<第16回>デキるサラリーマンの予測力(6)

前回ディスってしまいましたが、実は「知っている範囲内のことならできる人」が使う限定的な『予測力』でも、身に付けさえすれば、それだけでもかなり“デキるサラリーマン”です。
特に20代から30代の前半くらいまでは上司からは認められ、同僚からは頼りにされるので、ついついそのレベルに腰を落ち着けてしまいがちです。

しかし、20年以上ビジネスの現場を見続けていて気付くのですが、若い頃早々にデキる評判を獲得したことに気を良くし、伸びしろを放棄してしまったことで、役職に付いたころからかなり苦しい状況に陥っていく人が大勢います。

「一業務を構成する『作業』の担い手」としての戦力計算対象になっている時期では意気揚々と働けた2~30代から昇華して「経営的な課題解決の担い手」と、いつの間にか会社から自分への戦力計算の評価基準がハイレベルになってしまうのが、サラリーマンの宿命……いや“デキるサラリーマン”の宿命です。

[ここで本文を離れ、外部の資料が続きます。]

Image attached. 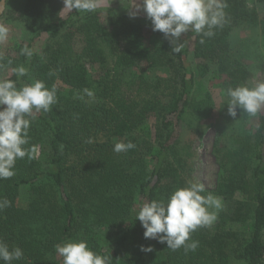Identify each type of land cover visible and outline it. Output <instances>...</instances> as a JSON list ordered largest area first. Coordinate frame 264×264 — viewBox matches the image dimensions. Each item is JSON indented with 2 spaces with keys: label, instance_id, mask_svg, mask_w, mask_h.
Listing matches in <instances>:
<instances>
[{
  "label": "trees",
  "instance_id": "obj_1",
  "mask_svg": "<svg viewBox=\"0 0 264 264\" xmlns=\"http://www.w3.org/2000/svg\"><path fill=\"white\" fill-rule=\"evenodd\" d=\"M222 2L221 25L213 27L210 38L195 32L191 47L186 32L173 42L152 31L149 19L146 32L126 14L103 19L97 8L65 14L63 0L6 4L0 20L27 28L33 55H22V49L1 55L2 79L18 88L39 79L57 89V102L31 123L26 147L36 146L35 158L17 160L15 175L0 180V198L11 202L0 211V240L24 252L11 264H62L54 246L69 238L110 254L112 264H150L141 245L151 246L152 239L143 237L136 214L143 202L166 201L191 180L181 133L193 120L212 118L213 95L196 98L197 80L210 74L222 91L223 122L252 119L255 126L237 130L229 146H214L220 172L215 190L206 193L220 197L225 207L213 225L191 234L197 249L172 251L166 242L153 241L168 264H264V107L255 115L237 108L233 117L227 95L229 88L264 81V57L255 74L234 54L232 41L236 30H264V21L250 8L251 0ZM45 36L37 52L33 43ZM179 45L181 50L173 51ZM144 65L152 77L135 72ZM21 66L24 76L13 71ZM117 141H131L135 148L118 154L113 151ZM22 189L29 192L26 207L18 206ZM247 226L248 231L241 229ZM100 229L111 235L99 239Z\"/></svg>",
  "mask_w": 264,
  "mask_h": 264
},
{
  "label": "clouds",
  "instance_id": "obj_2",
  "mask_svg": "<svg viewBox=\"0 0 264 264\" xmlns=\"http://www.w3.org/2000/svg\"><path fill=\"white\" fill-rule=\"evenodd\" d=\"M4 2L5 0H0V4ZM63 2L64 9L70 11L75 9L77 12L91 13L97 8V0ZM225 7L222 0H141L132 15L135 16L142 10L151 21L152 31H159L174 42L189 27L197 34L203 33L205 37H212L213 27L221 25L224 19ZM8 37L9 28L0 23V44L7 41ZM182 47L183 45H179L173 51L179 52ZM21 54L31 57L33 52L25 47ZM13 71L18 76H24L27 70L21 66ZM83 93L88 97L94 96V92L88 88H84ZM227 95L230 98L229 115L234 117L237 108L255 115L264 107V81L251 87L241 85L229 88ZM56 102V87L49 88L43 80L33 79L18 88L15 81L0 79V180L10 179L15 175L17 160L26 156L29 160L35 158L36 146L26 147L30 140L31 123L35 119L33 114L47 113ZM134 148L135 144L131 141H117L113 151L119 154ZM10 206L11 202L7 198H0V211ZM221 208L219 197L211 192L206 193L204 184L198 180H189L185 186L175 189L166 201L153 199L143 202L136 219L144 229L145 239L166 242L172 251L183 247L188 252L195 251L199 245L198 241L191 239V234L198 228L212 225ZM54 248L63 258L62 264H112L110 254L94 251L84 239L69 238L55 244ZM152 250L151 246L141 245V251ZM23 256L22 248L10 249L7 243L0 240V260L5 264H11L13 260H20Z\"/></svg>",
  "mask_w": 264,
  "mask_h": 264
},
{
  "label": "rangeland",
  "instance_id": "obj_3",
  "mask_svg": "<svg viewBox=\"0 0 264 264\" xmlns=\"http://www.w3.org/2000/svg\"><path fill=\"white\" fill-rule=\"evenodd\" d=\"M22 2L23 0H8L7 6L14 7ZM139 4H141V0H97V9L103 11V19H107L110 13L126 14L132 19L142 23L146 28V32H148V18L146 17V13L140 10L135 16L132 15L136 12V6ZM249 6L250 8L255 9L259 14V18L264 21V4H255L251 0ZM72 11L76 10L73 9ZM69 12L71 11L65 9V14ZM0 23L5 24L9 28V37L7 41L0 44V56L7 54L16 55V50L23 49L29 45L33 35L28 32L27 28L22 23L11 22L8 20H0ZM194 33L195 32L191 27H189L185 36L187 46L192 45ZM232 41L235 47L234 54L237 55L243 65L250 67L253 73L257 74L258 61L264 57L263 28L258 27L251 30H236L233 33ZM45 42L46 36L41 41L33 43L37 52H40L43 49ZM191 59L195 66L196 64L192 55ZM135 72L144 73L148 78L153 76V73L150 72V69L146 65L139 67ZM5 74L6 73L0 71V79L4 78L3 76H5ZM208 92L213 95L216 104V109L212 118L208 120H193L190 123L185 124L181 133V142L186 148L184 152L187 155L189 166L191 168V180H198L204 184L207 191H213L216 188L220 172L219 166L214 157V146L216 144H219L222 148L229 146L231 142H233L234 134H237V130L238 133H241L244 130L253 129L255 121L252 119H247L245 121L240 120L235 124L230 120L223 122L224 118L221 119V117H219V111L222 108L221 105L223 102L222 91L220 86L213 82V76L211 74L205 79L197 80L196 98L202 99ZM36 114L37 113L33 114L35 118L37 117ZM137 135L140 139L146 137L140 133H137ZM28 197L29 192L22 189L20 196L18 197V206L26 207ZM220 200L222 208L219 212L225 207L223 200L221 198ZM241 229L248 231L249 227L247 226ZM110 235L111 232L107 230L100 229L98 232L99 239L109 237ZM151 247L153 250L148 254V262L150 264H168L166 253L157 248L153 240ZM59 258H61L63 262V258L60 256Z\"/></svg>",
  "mask_w": 264,
  "mask_h": 264
},
{
  "label": "water",
  "instance_id": "obj_4",
  "mask_svg": "<svg viewBox=\"0 0 264 264\" xmlns=\"http://www.w3.org/2000/svg\"><path fill=\"white\" fill-rule=\"evenodd\" d=\"M6 4H7V0H5V2L3 4H0V18L5 12Z\"/></svg>",
  "mask_w": 264,
  "mask_h": 264
}]
</instances>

しかし、会社から自分への評価基準が変わったことに気づかない人が多いため、自己評価とのギャップに戸惑って落ち込んだり憤ったりしますが、それは立っているステージが変わったからです。

社長や他の経営陣が、前回説明したような「イレギュラー作業によるほころびの補修程度の仕事」を、『トシ喰った幹部』に求めるか? と考えると答えは明白です。

「その程度のことは、ほかの『トシ喰っても幹部になれてないヤツ』にお茶を濁させておけ(お前はそうじゃないだろ? それともそうなりたいか?)」
と考えるのがビジネスの現場でしょう。